Swedish record producer and songwriter

Johan Bobäck also known as "Kermit" is a record producer and songwriter from Sweden. "Kermit" has written and produced songs for and together with Cyndi Lauper, Rachel Platten, Aldo Nova, Garou, Jay Graydon, Randy Goodrum, Chris Norman, Fredrik Thomander, Darin, Max Martin, Peer Åström, Andreas Carlsson, Alexander Kronlund, Troy Bonnes Troy This, Dennis Morgan (songwriter), Jeanette Biedermann (Undress to the Beat), Linda Sundblad, Play, Ola Svensson a.k.a.
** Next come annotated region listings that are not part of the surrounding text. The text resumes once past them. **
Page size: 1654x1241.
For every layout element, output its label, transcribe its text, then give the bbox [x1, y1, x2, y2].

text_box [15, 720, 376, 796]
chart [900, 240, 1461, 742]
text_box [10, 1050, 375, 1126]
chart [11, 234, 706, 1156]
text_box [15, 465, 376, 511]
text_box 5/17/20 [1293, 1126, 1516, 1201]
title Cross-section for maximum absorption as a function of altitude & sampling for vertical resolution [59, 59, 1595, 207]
Brother Leo (musician), Daniel Jones (musician) from Savage Garden among others.

He wrote and produced two songs (Into the Nightlife and Echo) with Cyndi Lauper, Peer Åström and Max Martin for Lauper's, Grammy Nominated, 2008 album Bring Ya to the Brink. Both songs became singles. Linda Sundblad's single 2 all my girls and Darin's single Viva la vida by Coldplay are both produced by Kermit. He was also involved, both as writer and producer, in Linda Sundblad's album Manifest, released in early 2010. Bobäck has also been involved as a music producer for the Golden Globe winning TV show Glee by Fox. In 2011, the song 1000 ships with Rachel Platten appeared in the TV show Grey's Anatomy. His other songs as a writer and producer include I´m in love and One day with Ola (Brother Leo (musician)), I'm in love together with Shellback (record producer), Alexander Kronlund. During 2017-2018 Kermit's been involved in NoNoNo's new album "Undertones". In 2024 - 2025 Kermit released two new artists, IDA-L and ASTRID (an indie-synt pop duo from Sweden).